As a consequence, many countries across SSA are now facing a two-sided war against pre-existing infectious diseases and increasing prevalence of chronic diseases. Recent favourable development on this aspect includes the high-level meeting in September 2011 of the United Nations General Assembly on the prevention and control of NCD, which focused international attention on the need for a coordinated, multisectoral response. This followed the establishment by WHO, the World Bank, the World Economic Forum and a range of international NGOs (such as the World Heart Federation, International Diabetes Federation and the International Union against Cancer) of a global network (NCDnet) to promote research and control of NCD at global and national level.
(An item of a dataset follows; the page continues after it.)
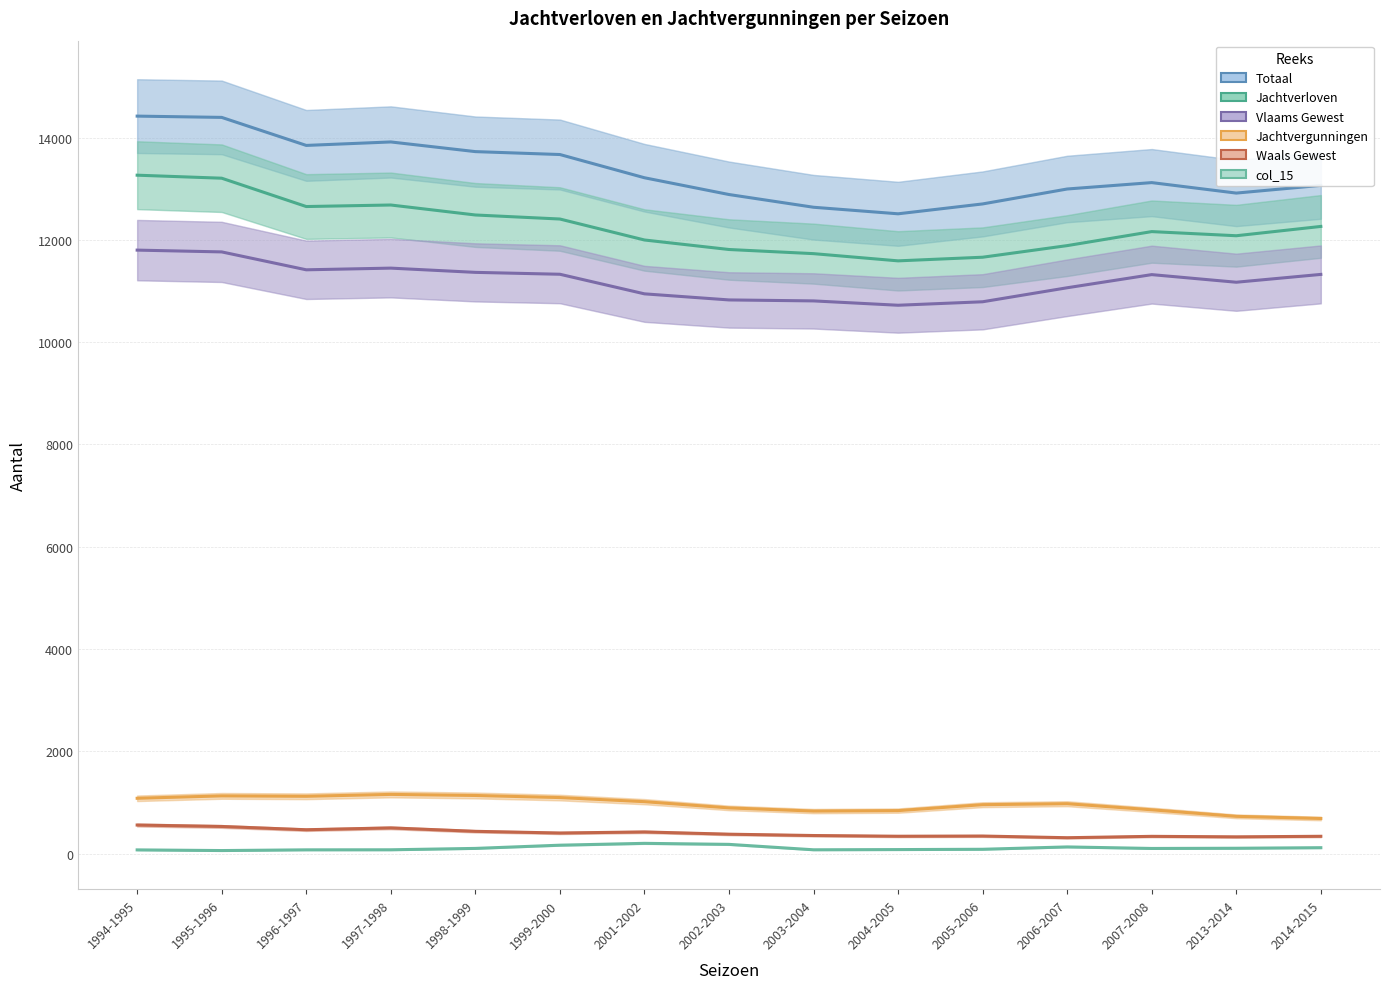

List the series in order of their peak value, lowest first.

col_15, Waals Gewest, Jachtvergunningen, Vlaams Gewest, Jachtverloven, Totaal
Better knowledge about diseases and how to prevent them means that many health conditions could be improved with relatively small and coordinated investments in the right places, but funding agencies and policy makers are often reluctant to divert scarce resources into new areas. This situation will only change if African governments provide leadership and demand international donors to consolidate their funding priorities rather than competing with each other in isolated silos. To achieve this, African countries must prioritise health and health research on their own political agenda. The African Union (AU) member states pledged in the Abuja declaration of April 2001 to allocate 15% of national budgets to the health sector, but 10 years later, there has been little progress to reach this goal and some countries have actually reduced spending. The development of suitable, balanced and adequate health systems in SSA requires local academic and political leadership. Future health investments should better reflect the true disease burden and try to confront the emerging public health issues before they manifest themselves as serious problems. This is particularly important in setting priorities for research activities, where the time from implementation to delivery is often long.